Lots of things to talk about, of course. One of the big ones is climate change. Australia’s put it at the top of the summit agenda. The president said today the U.S won’t be able to stop global warming without help from developing countries.
President Bush: In order for there to be effective climate change policy, India and China need to be a part of the process. In order to get them in the process, they have to be included in setting international goals.
Vijay Vaitheeswaran’s a correspondent with The Economist magazine.
Vijay Vaitheeswaran: I wouldn’t break out the champagne, saying that we have the solution to climate change.

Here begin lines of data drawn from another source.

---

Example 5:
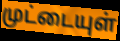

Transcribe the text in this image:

முட்டையுள்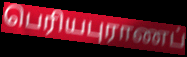
பெரியபுராணப்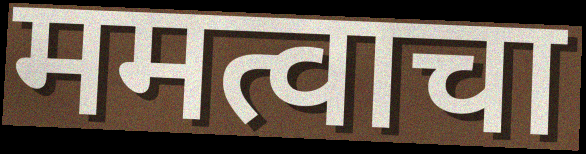
ममत्वाचाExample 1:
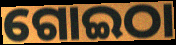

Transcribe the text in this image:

ଗୋଇଠା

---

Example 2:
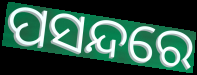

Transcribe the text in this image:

ପସନ୍ଦରେ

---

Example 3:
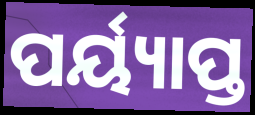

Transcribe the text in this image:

ପର୍ୟ୍ୟାପ୍ତ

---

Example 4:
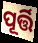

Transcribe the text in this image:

ପୂର୍ତ୍ତି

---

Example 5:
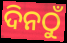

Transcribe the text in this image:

ଦିନଠୁଁ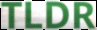
TLDR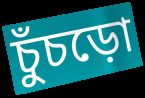
চুঁচড়োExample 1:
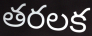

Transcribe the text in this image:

తరలక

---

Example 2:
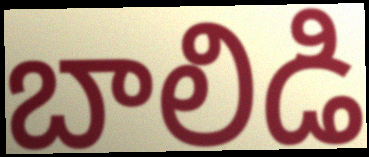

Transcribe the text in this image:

బాలిడి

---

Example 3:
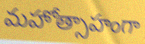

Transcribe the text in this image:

మహోత్సాహంగా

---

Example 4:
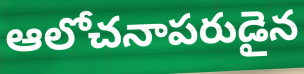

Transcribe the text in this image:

ఆలోచనాపరుడైన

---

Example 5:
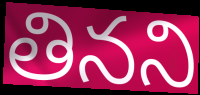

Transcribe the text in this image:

తినని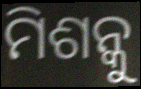
ମିଶନ୍କୁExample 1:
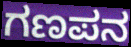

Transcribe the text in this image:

ಗಣಪನ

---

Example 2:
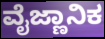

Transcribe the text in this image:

ವೈಜ್ಣಾನಿಕ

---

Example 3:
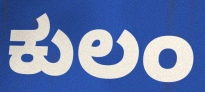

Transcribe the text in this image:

ಕುಲಂ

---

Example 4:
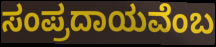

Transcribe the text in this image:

ಸಂಪ್ರದಾಯವೆಂಬ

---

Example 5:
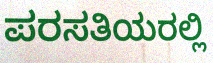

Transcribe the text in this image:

ಪರಸತಿಯರಲ್ಲಿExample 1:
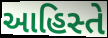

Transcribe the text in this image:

આહિસ્તે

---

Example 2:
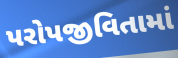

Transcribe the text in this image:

પરોપજીવિતામાં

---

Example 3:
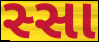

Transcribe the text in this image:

સ્સા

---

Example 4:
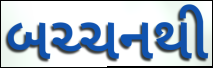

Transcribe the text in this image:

બચ્ચનથી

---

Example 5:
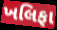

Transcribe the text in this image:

ખલિફા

He points out there’s less that’s likely to actually come out of the summit than meets the eye.
Vaitheeswaran: A nonbinding agreement amongst countries for, in terms of these targets, could be seen as being as good as an oral contract. It’s only as good as the paper it’s written on.

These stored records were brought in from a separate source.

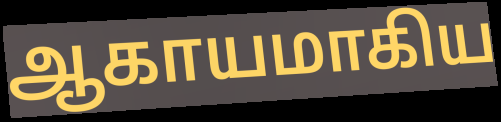
ஆகாயமாகியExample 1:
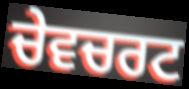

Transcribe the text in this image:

ਚੇਵਚਰਟ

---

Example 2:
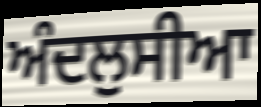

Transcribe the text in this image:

ਅੰਦਲੁਸੀਆ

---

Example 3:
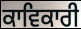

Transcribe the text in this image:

ਕਾਵਿਕਾਰੀ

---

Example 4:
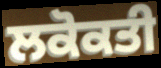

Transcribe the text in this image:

ਲਕੋਕਤੀ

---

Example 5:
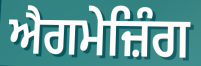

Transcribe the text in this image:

ਐਗਮੇਜ਼ਿੰਗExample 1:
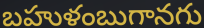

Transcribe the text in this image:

బహుళంబుగానగు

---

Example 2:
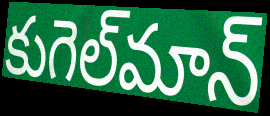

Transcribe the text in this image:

కుగెల్‌మాన్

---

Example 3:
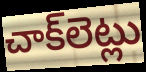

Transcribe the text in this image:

చాక్‌లెట్లు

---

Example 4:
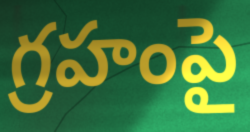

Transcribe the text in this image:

గ్రహంపై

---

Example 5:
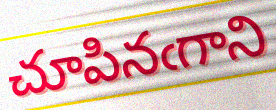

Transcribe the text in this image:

చూపినఁగాని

In the lead-up to the APEC summit this weekend, President Bush has had to fend off accusations he’s been ignoring the Asian Pacific region. China, on the other hand, has been very attentive, as our Shanghai correspondent Scott Tong reports.
Scott Tong: Most APEC leaders are in Sydney for the weekend, but good friends like to spend quality time together.
Chinese President Hu Jintao has spent the whole week in Australia. And he’s been busy, agreeing to buy $37 billion of natural gas from Down Under. China is Australia’s top trade partner.
David Zweig is with the Hong Kong University of Science and Technology. He says Beijing has traded with the Aussies for years, a big portion being minerals for raw materials.
David Zweig: Many Americans only think about toys and textiles. But China has become a major manufacturer of machines. And you need aluminum, you need copper wiring, you need all kinds of resources that they didn’t need before.
China’s increasingly an economic giant in Asia, but most Aussies seem pretty laid back about that.
Malcolm Cook is with the Lowy Institute, a Sydney think tank. Its new poll found Australians feel just as warmly about China as they do about their longtime ally, the United States.
Malcolm Cook: Twenty years ago, China had a very negative public image in Australia, largely seen as an ideological threat. So the Australian opinions of China have been growing warmer quite quickly.
It doesn’t hurt that Chinese trade has helped Australia’s economy grow for 17 years straight. Politicians there don’t have to fret about a massive China trade deficit, the way folks in Washington do.
Beyond Australia, Beijing is trying to cast itself as a benign economic partner across Asia. And Hu Jintao will be making that case throughout the APEC summit.
In Shanghai, I’m Scott Tong for Marketplace.